36. La vie au Sénégal

Si l’on en croie Lamine, gérant du petit commerce en dessous de chez Baya (la personne qui me loge à Dakar) « vivre au Sénégal est une vraie galère, vous les Toubabs (les blancs), vous ne pouvez pas comprendre, ici il n’y a pas de travail et encore moins d’argent. Moi, par exemple, je travaille dur et gagne 200.000 frs (francs CFA = anciens francs français = environ 300 Euros) par mois et avec ça, je dois faire vivre 10 personnes qui sont à la maison et qui n’ont pas de travail, c’est difficile ». Et ce même Lamine de rajouter un petit peu plus tard la larme à l’oeil « Ma première femme est décedée à l’âge de 24 ans, elle était enceinte de notre deuxième enfant et fût emportée par une embolie pulmonaire, les structures Africaines ne permettant pas de la sauver. Si nous avions été en Europe, elle aurait été sauvée sans problème ».

 

Cas isolé ? Absolument pas, des histoires comme celle de Lamine, j’en entends presque tous les jours et elles se finissent souvent par « j’aimerais qu’on reste en contact, peut-être pourras tu me faire une lettre d’invitation (NB : document officiel que les citoyens français peuvent faire pour faciliter l’acquisition d’un visa pour les étrangers) afin que je puisse venir vivre en France… ». Une grande majorité des Africains pensent que la vie en France est un vrai paradis.

 

Il est vrai que vivre au Sénégal (c’est la même chose pour beaucoup d’autres pays Africains) est très difficile.
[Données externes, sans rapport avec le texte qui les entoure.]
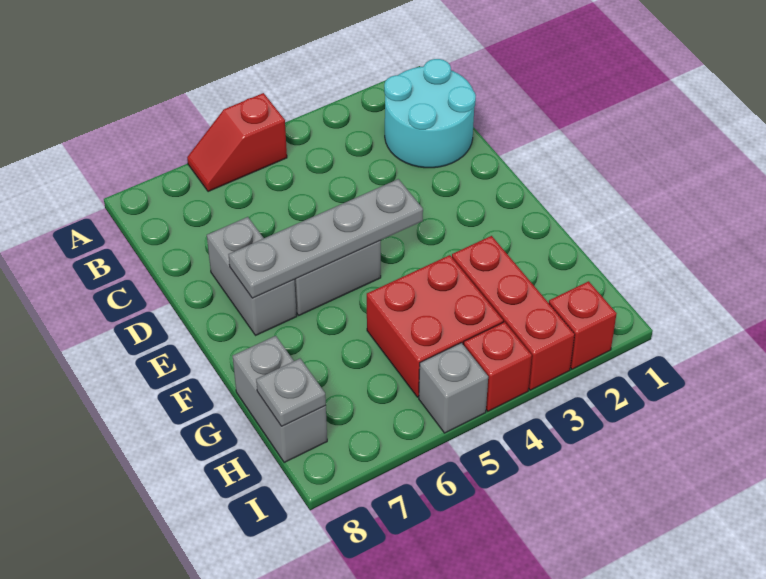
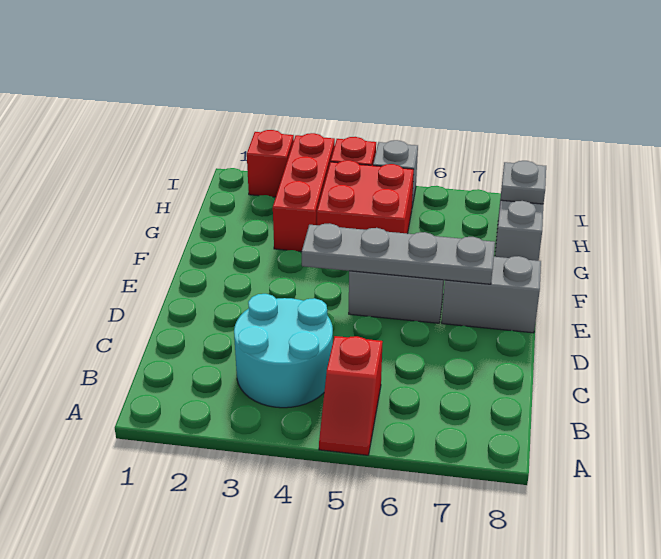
red 1x2 slope [187,93,287,192] -> red 1x2 slope turned to [319,336,383,455]
cyan 2x2 round brick [384,59,476,168] -> cyan 2x2 round brick moved to [234,294,333,408]
grey 1x2 brick [207,217,297,335] -> grey 1x2 brick turned to [442,256,541,333]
En effet, les conditions sanitaires sont désastreuses (un chiffre : dans les pays les moins avancés, une femme sur 16 meurt en cours de grossesse ou lors de l’accouchement, alors que dans les pays industrialisés, seule 1 femme sur 4100 meurt pour les mêmes raisons), les infirmes dans la rue sont incalculables, les Sénégalais ne pouvant souvent pas se payer des soins médicaux (il n’y a bien entendu pas de sécurité sociale comme en France) et les conditions d’hygiène sont tout simplement déplorables (il y a des insectes partout…)…

 

De plus, même si le taux d’analphabétisation diminue depuis quelques années, le niveau d’éducation reste très faible ce qui est, je pense, la base du problème Africain. En effet, pour nombre de gouvernements et d’entreprises, l’éducation demeure un coût et non un investissement nécessaire et utile. Cette pénurie générale profite bien sûr aux acteurs les plus riches (qui profitent de la situation pour sous-payer leurs employés).

 

Ces données font qu’aujourd’hui, la vie au Sénégal est presque la même qu’en 1960, année de l’indépendance et que, selon le quotidien Sénégalais Scoop « la productivité au Sénégal a 471 ans de retard sur celle des Etats-Unis ».

Cependant, il n’y a bien sûr pas que des points négatifs au Sénégal et pour cause. Devant ces problèmes, le peuple Sénégalais est solidaire et cherche très souvent à s’entraider (l’entraide est un principe dicté par le Coran), la société est ainsi bien moins individualiste que dans nos pays occidentaux. Cette entraide se traduit par un partage quasi systématique de la nourrirure, du logement et de l’argent (la mendicité est une chose très répendue ici au Sénégal). De plus, la Teranga (terre d’accueil en Wolof) est une chose extraordianire que j’ai pu vérifier à plusieurs reprises. En effet, le nombre de personnes m’ayant invité soit à boire le thé soit à loger est tout simplement impréssionant et sans aucune comparaison avec l’Europe.